UC Riverside

Autism spectrum disorder (ASD) is often associated with challenges in social communication and language delays, and it is characterized by sensory deficits such as hypo- or hypersensitivity. Auditory sensory hypersensitivity is a well-established phenotype of FXS, a leading genetic cause of ASD. Electroencephalogram (EEG) recordings show similar phenotypes in humans with FXS and in Fmr1 knockout (KO) mouse models, namely increased baseline gamma power, impaired habituation of the event-related potential (ERP) in response to noise bursts, and reduced phase-locking to amplitude-modulated noise. These disruptions to auditory signals and sound processing may be a result of altered excitation and inhibition levels in the brain, and they may be differentially affected by cortical and subcortical auditory regions. Inhibitory and excitatory signals are associated with GABAergic neurons and glutamatergic signaling, respectively. In the present studies, we seek to identify the contribution of inhibitory neurons, namely parvalbumin-positive (PV) neurons, to sound processing in the AC, to test whether targeting upregulated metabotropic glutamate activity (mGluR5) in FXS alleviates symptoms, and to further elucidate the role of subcortical auditory structures in regulating phase-locking to temporally modulated auditory signals.

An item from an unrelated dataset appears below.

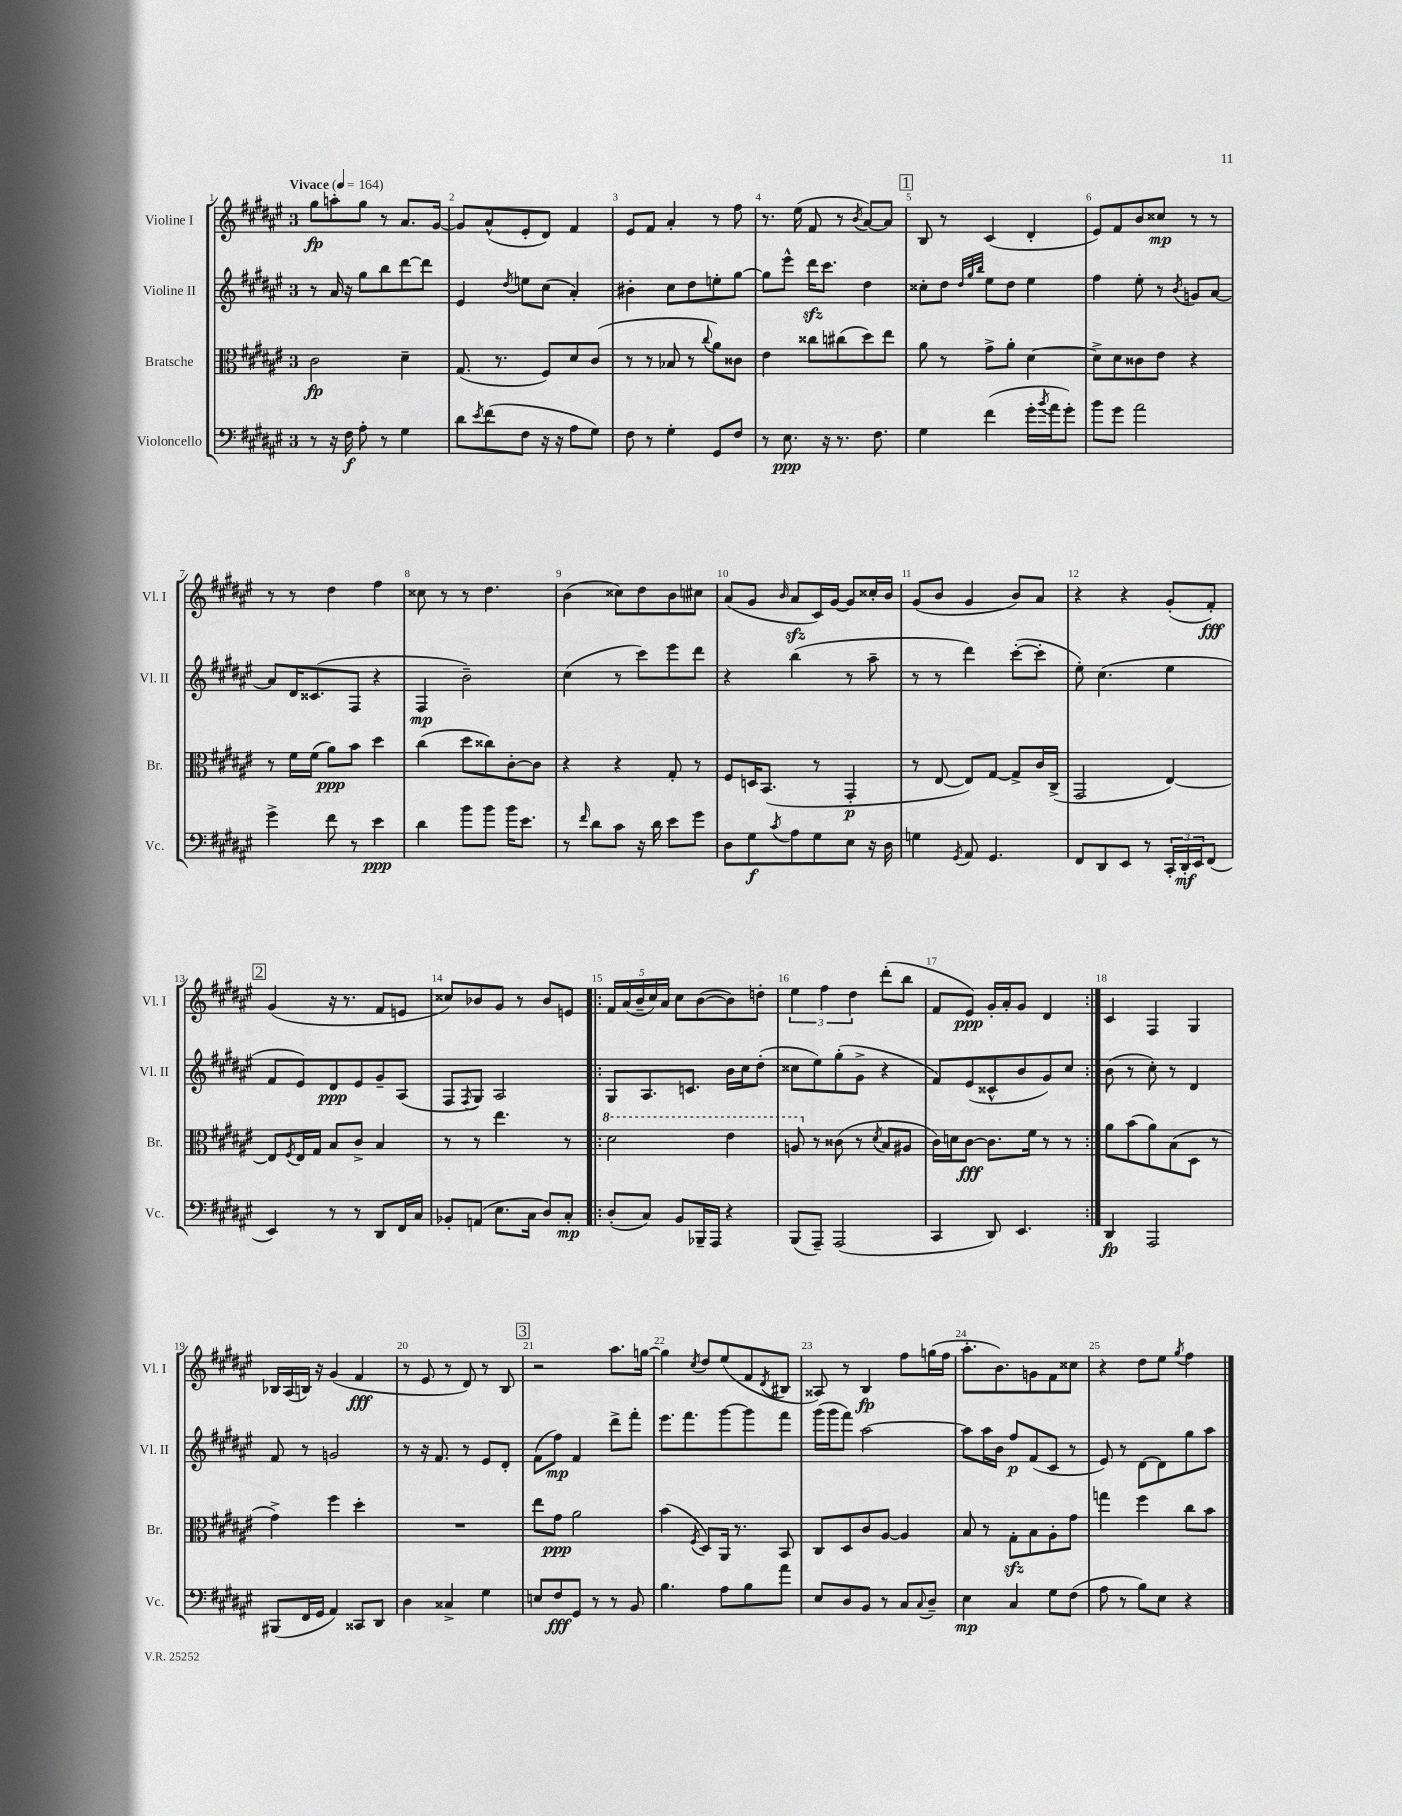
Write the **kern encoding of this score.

We found that PV neurons in the AC regulate resting gamma power and the 40-Hz click ASSR, while FMRP in the midbrain regulate temporal processing of gaps presented repeatedly in noise stimuli, presenting a double-dissociative role of the auditory cortex and midbrain. Furthermore, targeting mGluR5 in FXS showed benefits in resting gamma power when coupled with minocycline. These findings further our understanding of excitation and inhibition in auditory functioning in FXS and the differential contributions of cortical and subcortical regions.